According to the NBS, the $5.85 billion represents over fifty percent increase when compared to what Nigeria received in the fourth quarter of 2019. However, when compared to the corresponding first quarter period of 2019, the investment flow into Nigeria shows a 31.19% decline.
Nigeria recorded a $24 billion investment inflow in 2019, making it the highest inflow ever recorded. Notwithstanding, the trends continue to show that portfolio investments have a larger share of foreign investment inflow into Nigeria.
In 2019, Foreign Portfolio Investments (FPI) accounted for 68.2% of total inflows, while Foreign Direct Investment (FDI) and other Investment Inflows accounted for 3.9% and 27.9% respectively.
Undoubtedly, Nigeria needs all the investment it can get to revive its economy post-COVID-19, but we cannot deny that there’s been an imbalance in capital importation inflow, which does not benefit the economy on a long term.
If Nigeria continues to have an enormous portfolio investment and a tiny fraction of direct investment year-on-year, the impending investment problem will worsen the case of development in the country. For instance, the IMF in a recent report on Nigeria titled, “Additional Spending towards Sustainable Development Goals” is advocating for a $49bn investment to rehabilitate and upgrade Nigeria’s power sector by 2030.
Is there really a difference between Portfolio and Direct Investment?
Portfolio investment is less favorable when compared to direct investment because portfolio investments are brief-term money making strategies and can be sold off quickly unlike direct investment where investors are in for the long term.
For the sake of understanding, the difference between FPI and FDI is that foreign portfolio investment is about purchasing securities of foreign countries, such as stocks and bonds, while foreign direct investment is about building or purchasing businesses and their associated infrastructure in a foreign country.
In the past, foreign direct investment has proved resilient during financial crises for many countries.

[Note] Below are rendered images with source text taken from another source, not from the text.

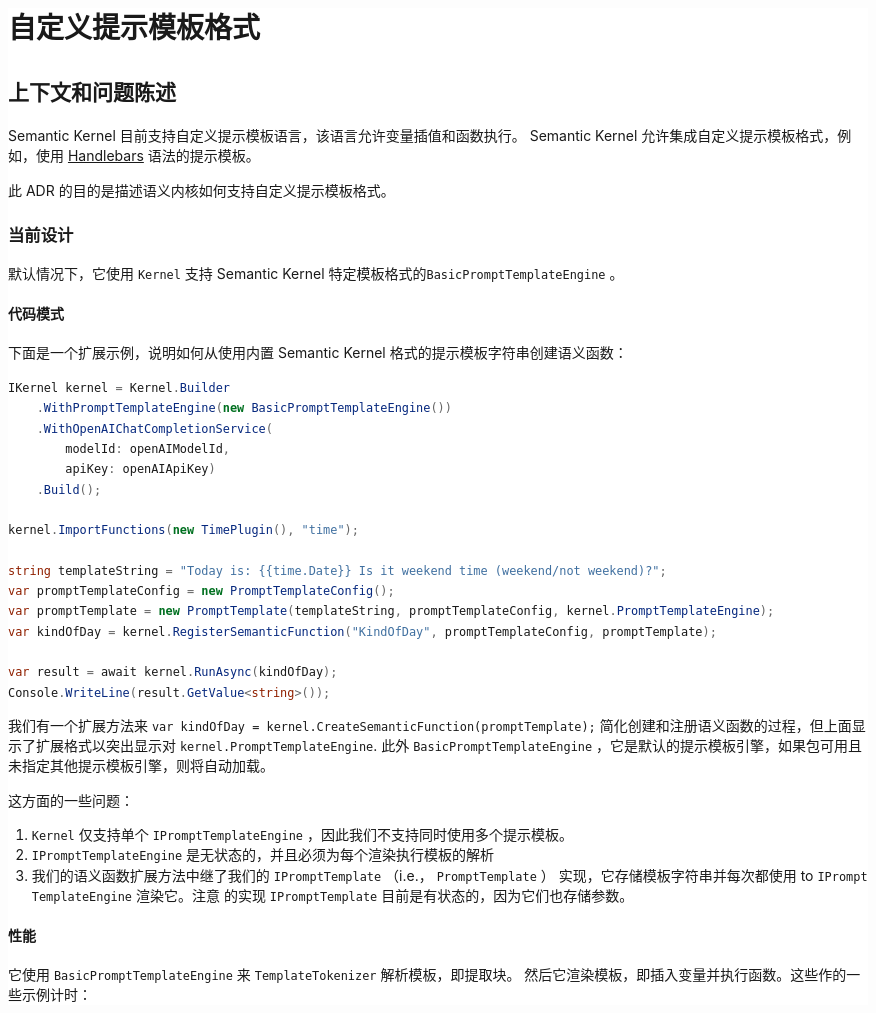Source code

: 
# 自定义提示模板格式

## 上下文和问题陈述

Semantic Kernel 目前支持自定义提示模板语言，该语言允许变量插值和函数执行。
Semantic Kernel 允许集成自定义提示模板格式，例如，使用 [Handlebars](https://handlebarsjs.com/) 语法的提示模板。

此 ADR 的目的是描述语义内核如何支持自定义提示模板格式。

### 当前设计

默认情况下，它使用 `Kernel` 支持 Semantic Kernel 特定模板格式的`BasicPromptTemplateEngine` 。 

#### 代码模式

下面是一个扩展示例，说明如何从使用内置 Semantic Kernel 格式的提示模板字符串创建语义函数：

```csharp
IKernel kernel = Kernel.Builder
    .WithPromptTemplateEngine(new BasicPromptTemplateEngine())
    .WithOpenAIChatCompletionService(
        modelId: openAIModelId,
        apiKey: openAIApiKey)
    .Build();

kernel.ImportFunctions(new TimePlugin(), "time");

string templateString = "Today is: {{time.Date}} Is it weekend time (weekend/not weekend)?";
var promptTemplateConfig = new PromptTemplateConfig();
var promptTemplate = new PromptTemplate(templateString, promptTemplateConfig, kernel.PromptTemplateEngine);
var kindOfDay = kernel.RegisterSemanticFunction("KindOfDay", promptTemplateConfig, promptTemplate);

var result = await kernel.RunAsync(kindOfDay);
Console.WriteLine(result.GetValue<string>());
```

我们有一个扩展方法来 `var kindOfDay = kernel.CreateSemanticFunction(promptTemplate);` 简化创建和注册语义函数的过程，但上面显示了扩展格式以突出显示对 `kernel.PromptTemplateEngine`.
此外 `BasicPromptTemplateEngine` ，它是默认的提示模板引擎，如果包可用且未指定其他提示模板引擎，则将自动加载。

这方面的一些问题：

1. `Kernel` 仅支持单个 `IPromptTemplateEngine` ，因此我们不支持同时使用多个提示模板。
1. `IPromptTemplateEngine` 是无状态的，并且必须为每个渲染执行模板的解析
1. 我们的语义函数扩展方法中继了我们的 `IPromptTemplate` （i.e.， `PromptTemplate` ） 实现，它存储模板字符串并每次都使用 to `IPromptTemplateEngine` 渲染它。注意 的实现 `IPromptTemplate` 目前是有状态的，因为它们也存储参数。

#### 性能

它使用 `BasicPromptTemplateEngine` 来 `TemplateTokenizer` 解析模板，即提取块。
然后它渲染模板，即插入变量并执行函数。这些作的一些示例计时：

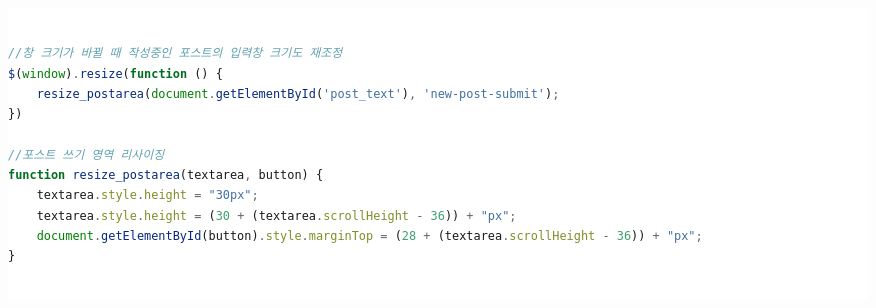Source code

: <br/>

```javascript
//창 크기가 바뀔 때 작성중인 포스트의 입력창 크기도 재조정
$(window).resize(function () {
    resize_postarea(document.getElementById('post_text'), 'new-post-submit');
})
    
//포스트 쓰기 영역 리사이징
function resize_postarea(textarea, button) {
    textarea.style.height = "30px";
    textarea.style.height = (30 + (textarea.scrollHeight - 36)) + "px";
    document.getElementById(button).style.marginTop = (28 + (textarea.scrollHeight - 36)) + "px";
}
```  

<br/>



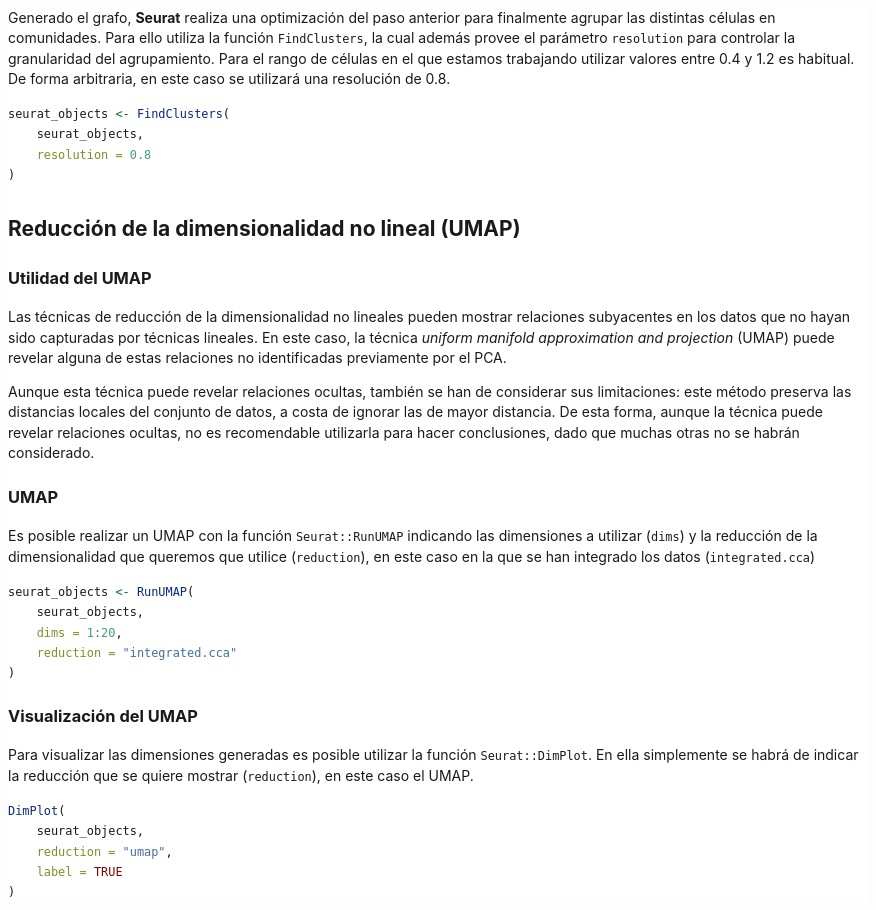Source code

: Generado el grafo, **Seurat** realiza una optimización del paso anterior para finalmente agrupar las distintas células en comunidades. Para ello utiliza la función `FindClusters`, la cual además provee el parámetro `resolution` para controlar la granularidad del agrupamiento. Para el rango de células en el que estamos trabajando utilizar valores entre $0.4$ y $1.2$ es habitual. De forma arbitraria, en este caso se utilizará una resolución de $0.8$.


```r
seurat_objects <- FindClusters(
    seurat_objects,
    resolution = 0.8
)
```

## Reducción de la dimensionalidad no lineal (UMAP)

### Utilidad del UMAP

Las técnicas de reducción de la dimensionalidad no lineales pueden mostrar relaciones subyacentes en los datos que no hayan sido capturadas por técnicas lineales. En este caso, la técnica *uniform manifold approximation and projection* (UMAP) puede revelar alguna de estas relaciones no identificadas previamente por el PCA.

Aunque esta técnica puede revelar relaciones ocultas, también se han de considerar sus limitaciones: este método preserva las distancias locales del conjunto de datos, a costa de ignorar las de mayor distancia. De esta forma, aunque la técnica puede revelar relaciones ocultas, no es recomendable utilizarla para hacer conclusiones, dado que muchas otras no se habrán considerado.

### UMAP

Es posible realizar un UMAP con la función `Seurat::RunUMAP` indicando las dimensiones a utilizar (`dims`) y la reducción de la dimensionalidad que queremos que utilice (`reduction`), en este caso en la que se han integrado los datos (`integrated.cca`)


```r
seurat_objects <- RunUMAP(
    seurat_objects,
    dims = 1:20,
    reduction = "integrated.cca"
)
```

### Visualización del UMAP

Para visualizar las dimensiones generadas es posible utilizar la función `Seurat::DimPlot`. En ella simplemente se habrá de indicar la reducción que se quiere mostrar (`reduction`), en este caso el UMAP.


```r
DimPlot(
    seurat_objects,
    reduction = "umap",
    label = TRUE
)
```

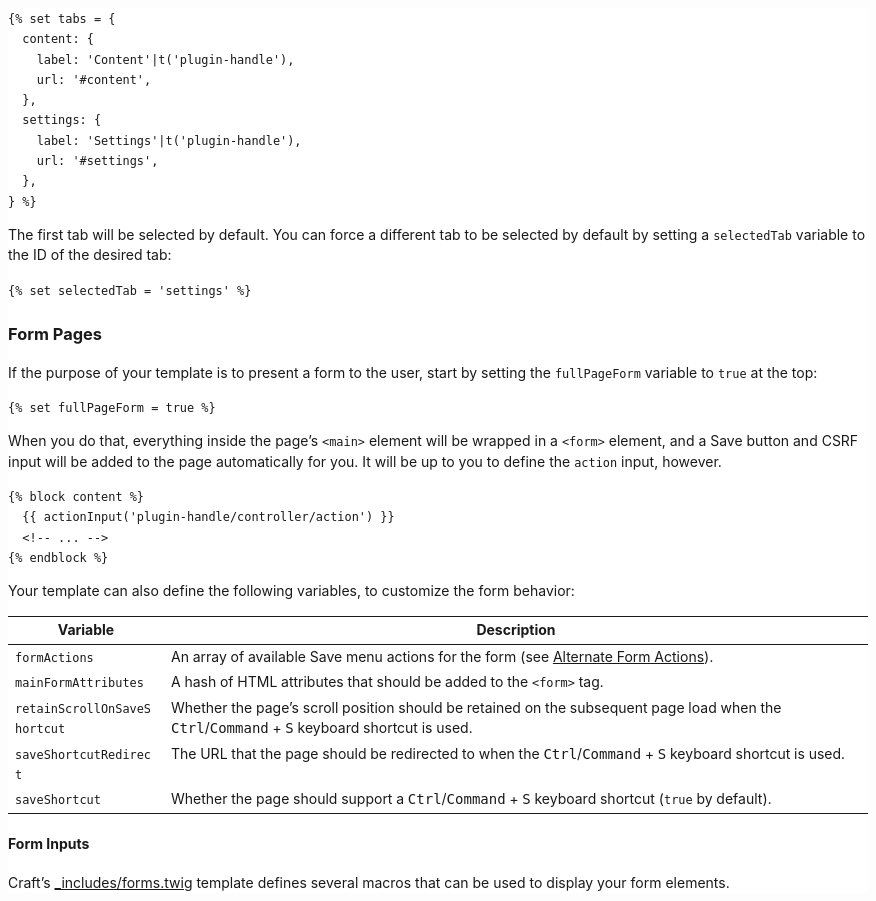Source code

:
 ```twig
{% set tabs = {
  content: {
    label: 'Content'|t('plugin-handle'),
    url: '#content',
  },
  settings: {
    label: 'Settings'|t('plugin-handle'),
    url: '#settings',
  },
} %}
```

The first tab will be selected by default. You can force a different tab to be selected by default by setting a `selectedTab` variable to the ID of the desired tab:

```twig
{% set selectedTab = 'settings' %}
```

### Form Pages

If the purpose of your template is to present a form to the user, start by setting the `fullPageForm` variable to `true` at the top:

```twig
{% set fullPageForm = true %}
```

When you do that, everything inside the page’s `<main>` element will be wrapped in a `<form>` element, and a Save button and CSRF input will be added to the page automatically for you. It will be up to you to define the `action` input, however.

```twig
{% block content %}
  {{ actionInput('plugin-handle/controller/action') }}
  <!-- ... -->
{% endblock %}
```

Your template can also define the following variables, to customize the form behavior:

Variable | Description
-------- | -----------
`formActions` | An array of available Save menu actions for the form (see [Alternate Form Actions](#alternate-form-actions)).
`mainFormAttributes` | A hash of HTML attributes that should be added to the `<form>` tag.
`retainScrollOnSaveShortcut` | Whether the page’s scroll position should be retained on the subsequent page load when the <kbd>Ctrl</kbd>/<kbd>Command</kbd> + <kbd>S</kbd> keyboard shortcut is used.
`saveShortcutRedirect` | The URL that the page should be redirected to when the <kbd>Ctrl</kbd>/<kbd>Command</kbd> + <kbd>S</kbd> keyboard shortcut is used.
`saveShortcut` | Whether the page should support a <kbd>Ctrl</kbd>/<kbd>Command</kbd> + <kbd>S</kbd> keyboard shortcut (`true` by default).

#### Form Inputs

Craft’s [_includes/forms.twig](https://github.com/craftcms/cms/blob/main/src/templates/_includes/forms.twig) template defines several macros that can be used to display your form elements.
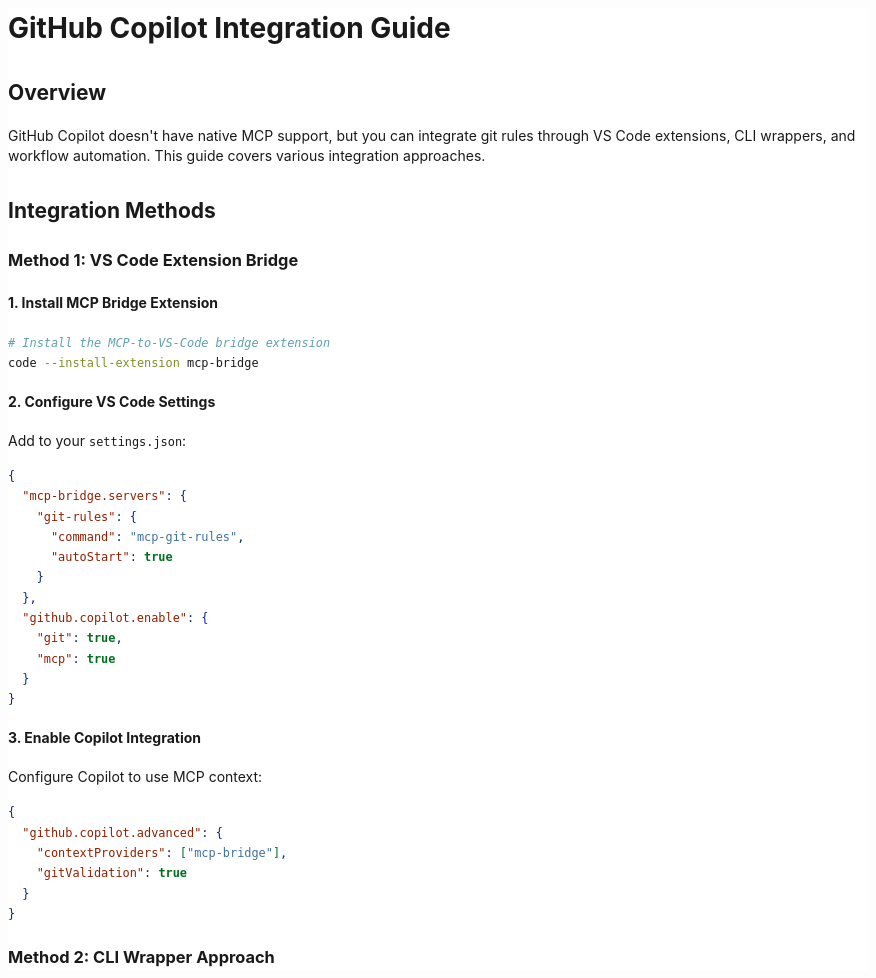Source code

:# GitHub Copilot Integration Guide

## Overview

GitHub Copilot doesn't have native MCP support, but you can integrate git rules through VS Code extensions, CLI wrappers, and workflow automation. This guide covers various integration approaches.

## Integration Methods

### Method 1: VS Code Extension Bridge

#### 1. Install MCP Bridge Extension

```bash
# Install the MCP-to-VS-Code bridge extension
code --install-extension mcp-bridge
```

#### 2. Configure VS Code Settings

Add to your `settings.json`:

```json
{
  "mcp-bridge.servers": {
    "git-rules": {
      "command": "mcp-git-rules",
      "autoStart": true
    }
  },
  "github.copilot.enable": {
    "git": true,
    "mcp": true
  }
}
```

#### 3. Enable Copilot Integration

Configure Copilot to use MCP context:

```json
{
  "github.copilot.advanced": {
    "contextProviders": ["mcp-bridge"],
    "gitValidation": true
  }
}
```

### Method 2: CLI Wrapper Approach
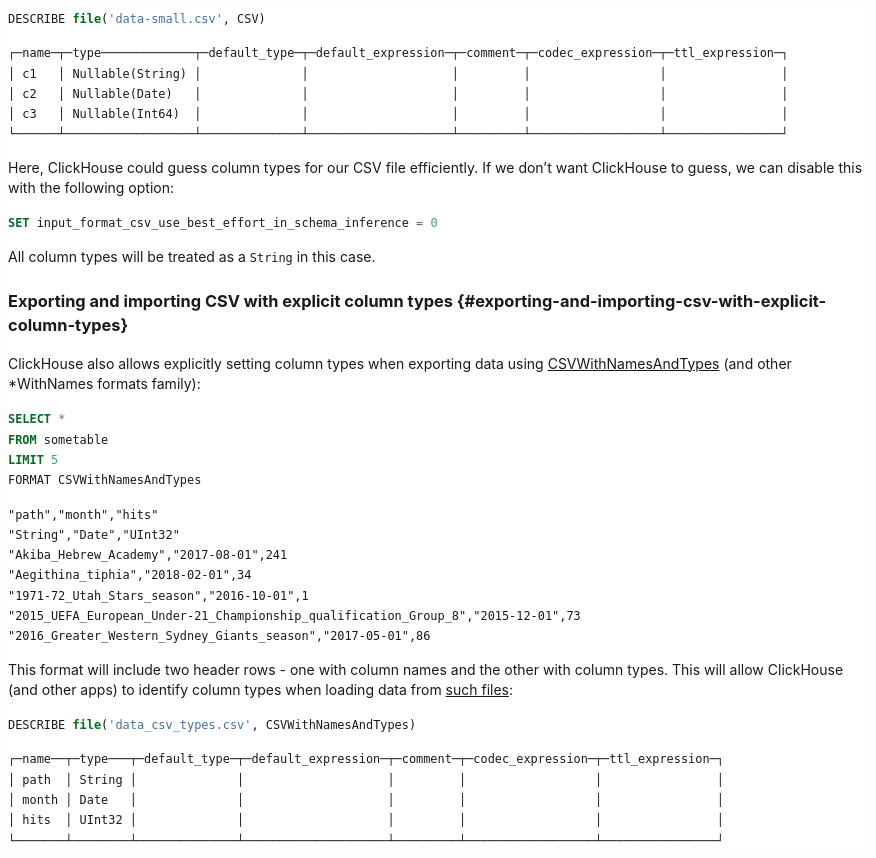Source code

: 
```sql
DESCRIBE file('data-small.csv', CSV)
```
```response
┌─name─┬─type─────────────┬─default_type─┬─default_expression─┬─comment─┬─codec_expression─┬─ttl_expression─┐
│ c1   │ Nullable(String) │              │                    │         │                  │                │
│ c2   │ Nullable(Date)   │              │                    │         │                  │                │
│ c3   │ Nullable(Int64)  │              │                    │         │                  │                │
└──────┴──────────────────┴──────────────┴────────────────────┴─────────┴──────────────────┴────────────────┘
```


Here, ClickHouse could guess column types for our CSV file efficiently. If we don’t want ClickHouse to guess, we can disable this with the following option:


```sql
SET input_format_csv_use_best_effort_in_schema_inference = 0
```

All column types will be treated as a `String` in this case.

### Exporting and importing CSV with explicit column types {#exporting-and-importing-csv-with-explicit-column-types}

ClickHouse also allows explicitly setting column types when exporting data using [CSVWithNamesAndTypes](/docs/en/interfaces/formats.md/#csvwithnamesandtypes) (and other *WithNames formats family):

```sql
SELECT *
FROM sometable
LIMIT 5
FORMAT CSVWithNamesAndTypes
```
```response
"path","month","hits"
"String","Date","UInt32"
"Akiba_Hebrew_Academy","2017-08-01",241
"Aegithina_tiphia","2018-02-01",34
"1971-72_Utah_Stars_season","2016-10-01",1
"2015_UEFA_European_Under-21_Championship_qualification_Group_8","2015-12-01",73
"2016_Greater_Western_Sydney_Giants_season","2017-05-01",86
```


This format will include two header rows - one with column names and the other with column types. This will allow ClickHouse (and other apps) to identify column types when loading data from [such files](assets/data_csv_types.csv):


```sql
DESCRIBE file('data_csv_types.csv', CSVWithNamesAndTypes)
```
```response
┌─name──┬─type───┬─default_type─┬─default_expression─┬─comment─┬─codec_expression─┬─ttl_expression─┐
│ path  │ String │              │                    │         │                  │                │
│ month │ Date   │              │                    │         │                  │                │
│ hits  │ UInt32 │              │                    │         │                  │                │
└───────┴────────┴──────────────┴────────────────────┴─────────┴──────────────────┴────────────────┘
```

For instance, it worked in East Asian countries, where direct investment was remarkably stable during the global financial crises of 1997-98. According to this finance and development report of the IMF, the resilience of FDI during financial crises was also clear during the Mexican crisis of 1994-95 and the Latin America debt crisis of the 1980s. These and many other shreds of evidence are the reason FDI is more favorable than other forms of capital inflows.
When FDI increases in a country, there are lots of benefits to the host country, which includes a transfer of technology and technical know-how, and the furtherance of competition in the domestic market.
Besides that, recipients of FDI often gain new businesses, increasing employment, and employee training which contributes to human capital development in the host country, and last but not least, they generate profits from corporate tax revenues.
A study conducted by Bosworth and Collins in 1999 provides evidence on the effect of capital inflows on domestic investment for 58 developing countries during the year 1978-1995. The sample covers nearly all of Latin America, Asia, and many countries in Africa. The authors distinguish among three types of inflows: FDI, portfolio investment, and other financial flows (primarily bank loans). In that study, Bosworth and Collins found that FDI has a beneficial impact on developing host countries and appears to bring about a one-for-one increase in domestic investment.
In conclusion, since economic theory and empirical evidence suggest that FDI has a beneficial impact on host countries, then obviously, Nigeria needs more direct investment to expand its economy, but to achieve this, it must concentrate on improving the business environment so it can attract more investment.